+++ PROVIDED TEXT +++

Lab final was tonight. I’m not sure how I did…I didn’t leave feeling too terrible, although I know I really choked on the maps portion. I know, maps seem easy, right? Well. Not when you have to write up a geologic history of a region based on the map you’re handed. Or identify and give the T & R coordinates for twenty different glacial formations on a topographic map. Dear lord. I thought my eyes were going to cross at one point.
I spanked the monkey on the rocks portion though. Cut me open, I bleed magma. It’s the only explanation for why the rock identification comes so easily to me. I even remember the order in which the samples were given to us tonight…hornfels, k feldspar amphibole gneiss, k feldspar biotite gneiss, muscovite mica schist, biotite mica schist, amphibolite, quartzite, shale, shale, dolomitic marble, marble, marble, serpentinite, phyllite — GAH! It’s in my brain! I have to stop before I fill the entire page…I mean, we haven’t even gotten to the sedimentary rocks yet. I need a life.
I was sweating all day trying to get my labwork shaped up. I turned it in, still incomplete and shabby…and then our dear wonderful professor told us we could just mail it to him in time for him to grade them on Monday. I almost cried, I was so happy. I’m sending him my labwork AND a box of chocolates. Just for kicking THAT MUCH ASS.
It was so sweet…as I was dropping my test off at the front of the class, Marlon (the professor who insists we call him by his first name) was like “So, you’re thinking of becoming a geology major.” And I was like “Well, yeah, the thought had crossed my mind.” And he got all excited and started telling me about some of the fun things they do up at Sac State for geology majors. He said “You like to camp?” and I’m like “Dude. I was conceived while camping.” He says they go on a lot of field research trips, which sounds so snazzy to me. I am such a hands-on person, which is why I enjoy lab classes. I’m wonderful at taking notes and watching videos and slides and stuff…but things truly stick when I get to touch and feel and smell and taste and take pictures and blog about it…my cup o’ tea.
So. Who knows? Geology isn’t a major one can have with a full-time day job. So…if I’m serious (and it’s the next best thing to forestry), I have a lot of thinking to do. Hm.

+++

→ **TASKS TO COMPLETE**:
A – Answer these from the geology lab post:
(i) Which portion of the lab final does the writer say they choked on?
(ii) Which rock sample was given first that night?
(iii) Besides the labwork, what does the writer plan to send the professor?
B – Output the stretch of the geology lab post from "I spanked the" through "need a life.", copied word for word.
The listing after this geology lab post plays no part in anything here.

+++ DATASET RECORDS +++

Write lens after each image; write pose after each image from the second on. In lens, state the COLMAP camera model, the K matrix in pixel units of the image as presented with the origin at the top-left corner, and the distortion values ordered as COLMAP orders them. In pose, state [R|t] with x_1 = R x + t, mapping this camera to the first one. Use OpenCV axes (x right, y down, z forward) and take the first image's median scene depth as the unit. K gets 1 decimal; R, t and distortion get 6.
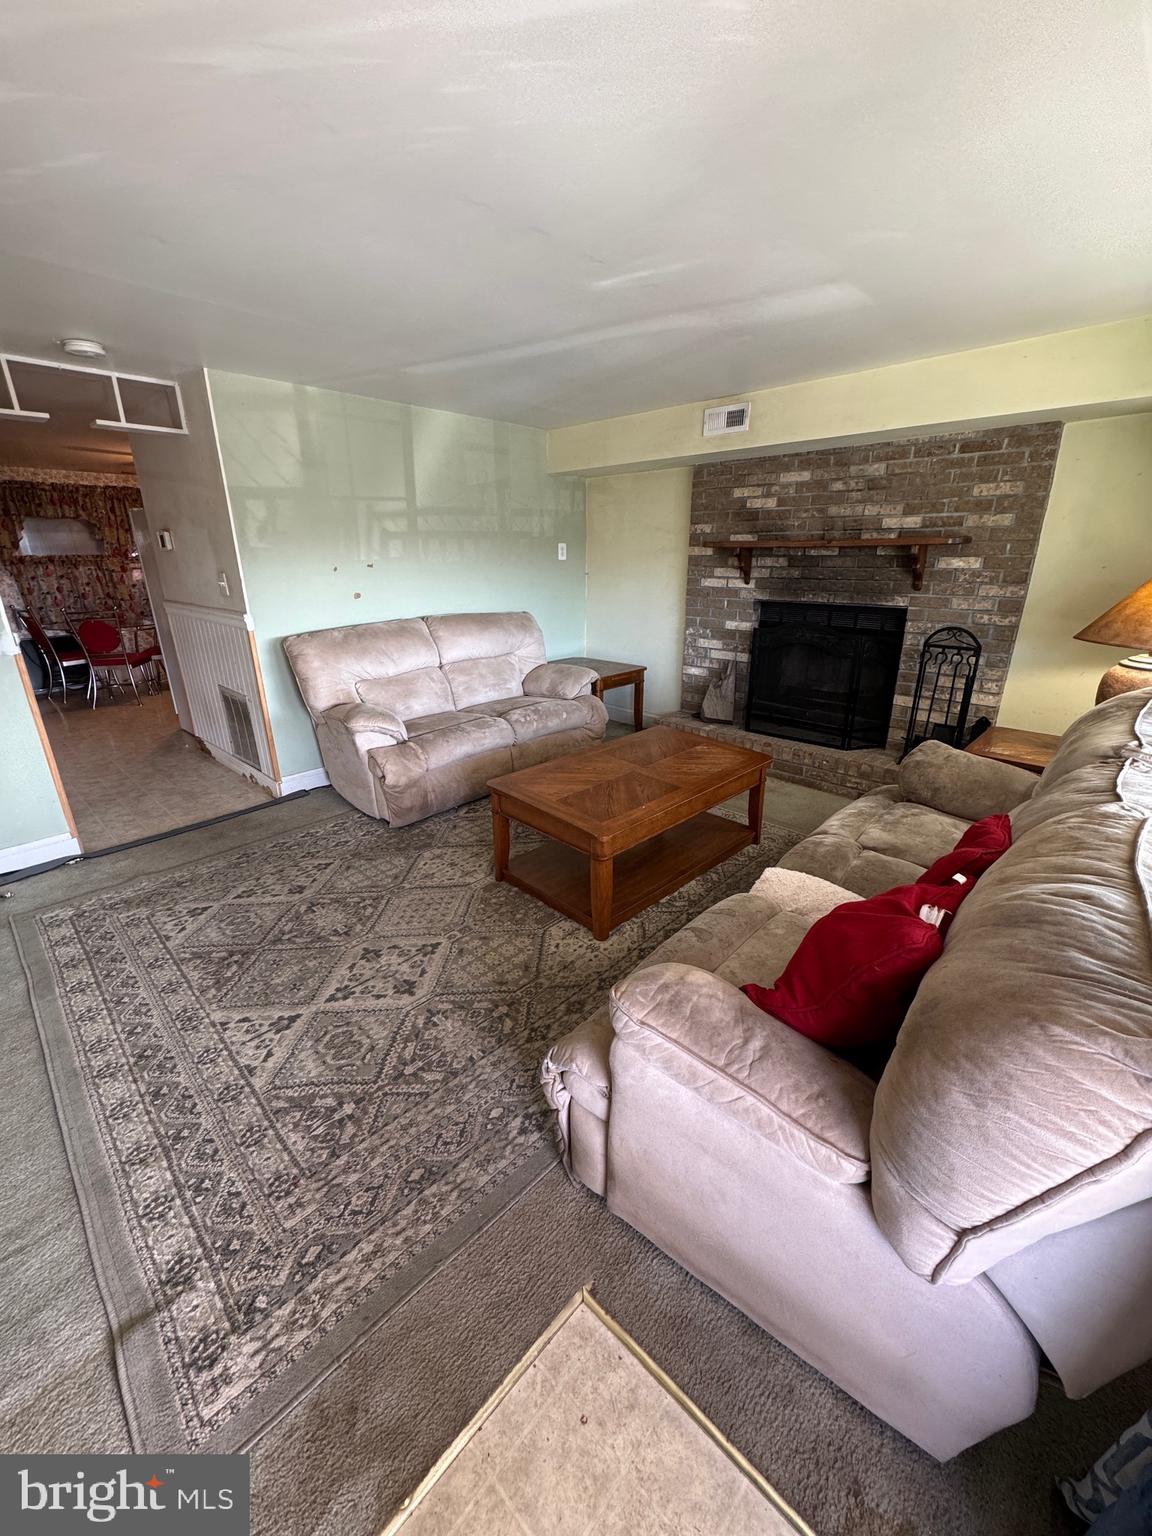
lens RADIAL K [[611.8, 0, 575.6], [0, 611.8, 770.0], [0, 0, 1]] dist [0.001007, 0.000053]
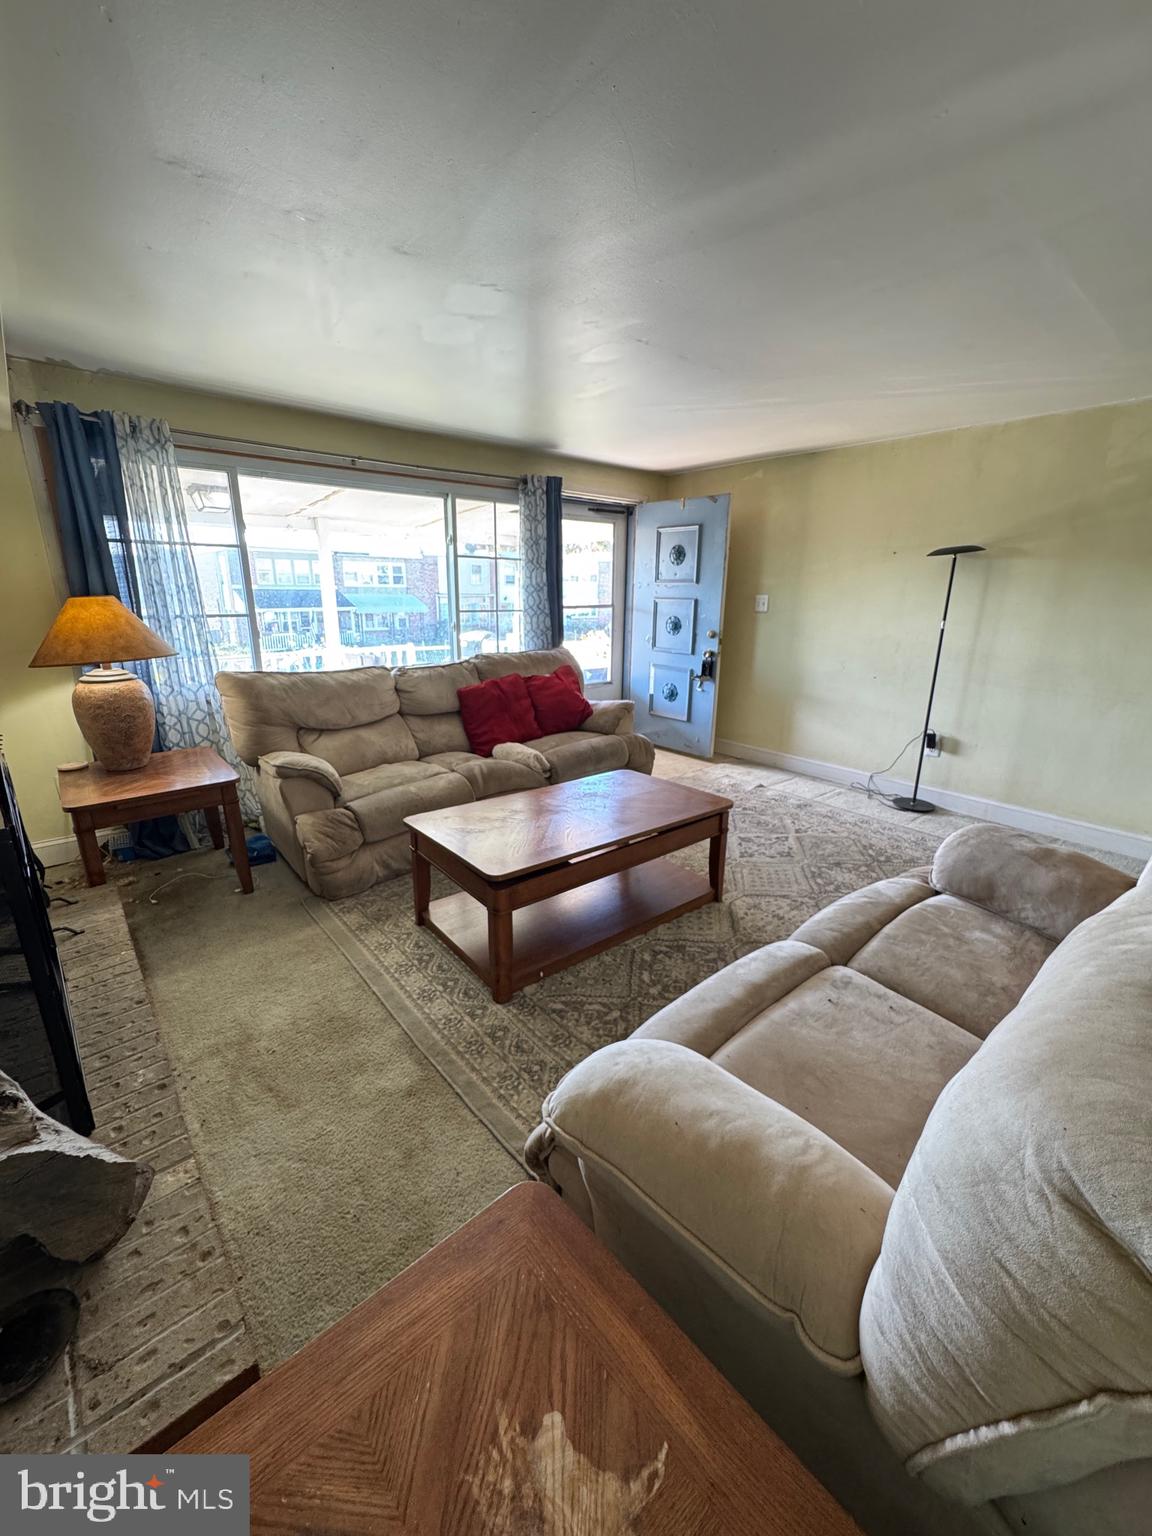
lens RADIAL K [[611.8, 0, 578.8], [0, 611.8, 764.2], [0, 0, 1]] dist [0.001007, 0.000053]
pose [[-0.995028, -0.033607, 0.093755, 0.012766], [0.028152, 0.808057, 0.588431, -0.469101], [-0.095534, 0.588145, -0.803093, 1.334725]]
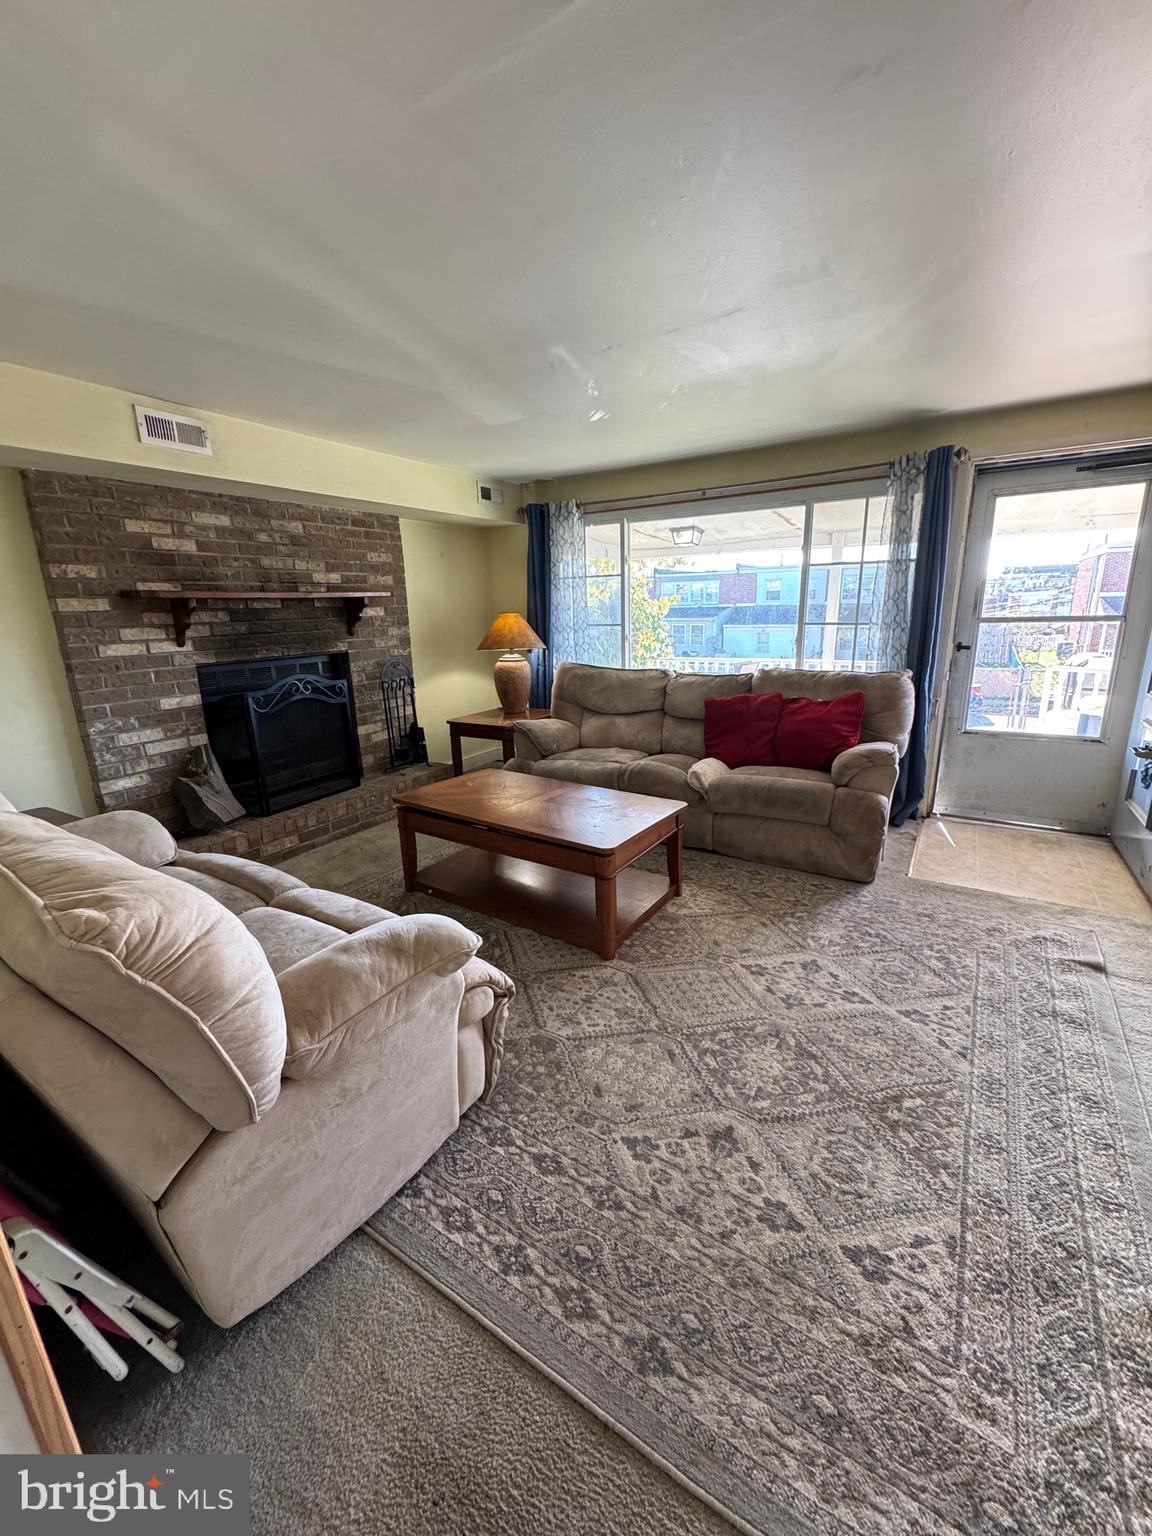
lens RADIAL K [[611.8, 0, 583.6], [0, 611.8, 768.4], [0, 0, 1]] dist [0.001007, 0.000053]
pose [[-0.206732, -0.240495, 0.948380, -0.682680], [0.357341, 0.883796, 0.302012, -0.258635], [-0.910807, 0.401331, -0.096770, 0.794120]]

+++

→ **ANSWERS FOR THE EXERCISE**:
A –
(i) The maps portion.
(ii) Hornfels.
(iii) A box of chocolates.

B –
I spanked the monkey on the rocks portion though. Cut me open, I bleed magma. It’s the only explanation for why the rock identification comes so easily to me. I even remember the order in which the samples were given to us tonight…hornfels, k feldspar amphibole gneiss, k feldspar biotite gneiss, muscovite mica schist, biotite mica schist, amphibolite, quartzite, shale, shale, dolomitic marble, marble, marble, serpentinite, phyllite — GAH! It’s in my brain! I have to stop before I fill the entire page…I mean, we haven’t even gotten to the sedimentary rocks yet. I need a life.